By John W. EganDov Kesselman, and Ashley S. Jenkins

A recent “Dear Colleague” letter issued jointly by the U.S. Department of Justice (DOJ) and the Office of Civil Rights of the Department of Education (OCR) places colleges and universities on notice of recent enforcement activities under Title III of the Americans with Disabilities Act (ADA) and Section 504 of the Rehabilitation Act (Section 504) directed at digital accessibility.  Referencing recent consent decrees entered into between OCR and more than 50 institutions of higher learning in just the last year, the Letter sends a clear message that institutions should meaningfully address the accessibility of their online properties and communications.

The Letter describes the increasing reliance by colleges, universities, and post-secondary institutions on not only their own websites, but also third-party social media and third-party platforms like YouTube, Spotify, and Apple Podcasts, to deliver services, programs, and activities.  It cites broad obligations to provide disability access, not only to students, but to members of the public as well.

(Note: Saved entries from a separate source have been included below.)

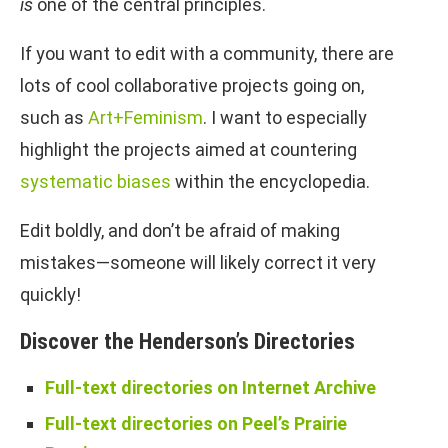
is
one of the central principles.
If you want to edit with a community, there are
lots of cool collaborative projects going on,
such as
Art+Feminism
. I want to especially
highlight the projects aimed at countering
systematic biases
within the encyclopedia.
Edit boldly, and don’t be afraid of making
mistakes—someone will likely correct it very
quickly!
Discover the Henderson’s Directories
Full-text directories on Internet Archive
Full-text directories on Peel’s Prairie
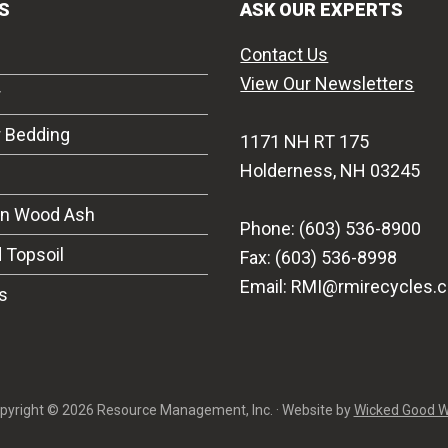
S
ASK OUR EXPERTS
Contact Us
View Our Newsletters
r
r Bedding
1171 NH RT 175
Holderness, NH 03245
on Wood Ash
Phone: (603) 536-8900
 Topsoil
Fax: (603) 536-8998
Email: RMI@rmirecycles.
s
pyright © 2026 Resource Management, Inc. · Website by
Wicked Good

Specifically, the Letter references the recent court-approved consent decree in an ADA enforcement action commenced by the DOJ against the University of California at Berkeley, which addressed the accessibility of Berkeley’s online content, including thousands of hours of free coursework made available to the public.  This agreement, as well as the 50-plus consent decrees that OCR entered into with covered entities over the last year that are also referenced in the Letter, have a number of common themes that provide insight into the DOJ’s and OCR’s position on these issues:

  • Digital Accessibility Standard: Adoption of an institution-wide digital accessibility standard, such as Web Content Accessibility Guidelines (WCAG), Version 2.0 or 2.1, Level AA; 
  • Broad Remedial Coverage: Requirement to audit digital properties and content via a qualified consultant.  Audit methodologies to include not only automated scanning tools, but also manual code review and testing with a screen reader.  Audit scope to cover not only university websites but also third party social media and other sites where they post content, with a corresponding remedial obligation for identified accessibility barriers;
  • New Content to Be Accessible With Institutional Controls: New content on the university website and third-party sites all subject to the institution’s selected digital accessibility standard, with certain agency reporting obligations, and the requirement to develop a plan to maintain accessibility going forward; and
  • Means To Provide Feedback: Posting of an accessibility statement and/or means for individuals to notify the university of any alleged technology-based barriers or related commentary.

Further, the Letter references a 20-part internet video series developed by OCR, which, while not exhaustive, does address digital accessibility concepts and methods of execution. It covers topics such as digital access in education, how people with disabilities use various forms of assistive technology, related federal regulations, and coding techniques for the elimination of barriers, including through the use of mini lessons.  Additionally, the Letter references the Department of Education’s intention to publish a Notice of Proposed Rulemaking (NPRM) to amend Section 504 regulations, which may address digital accessibility.

Based on these developments, now is the time for colleges and universities to review, with the advice of qualified counsel, their policies, procedures, and protocols addressing key areas of regulatory focus, such as:

  1. Accessibility of digital content on university websites and social media platforms;  
  2. Procurement of accessible technologies from third parties, such as vendors that provide athletics, library, merchandising/e-commerce functionality on institution websites;
  3. Audits for WCAG conformance and existing consultant contracts and relationships; and
  4. The terms of previous settlement agreements or consent decrees, and the institution’s ongoing compliance with these terms. 

We will continue to monitor these regulatory and enforcement activities and will provide additional reporting on future developments.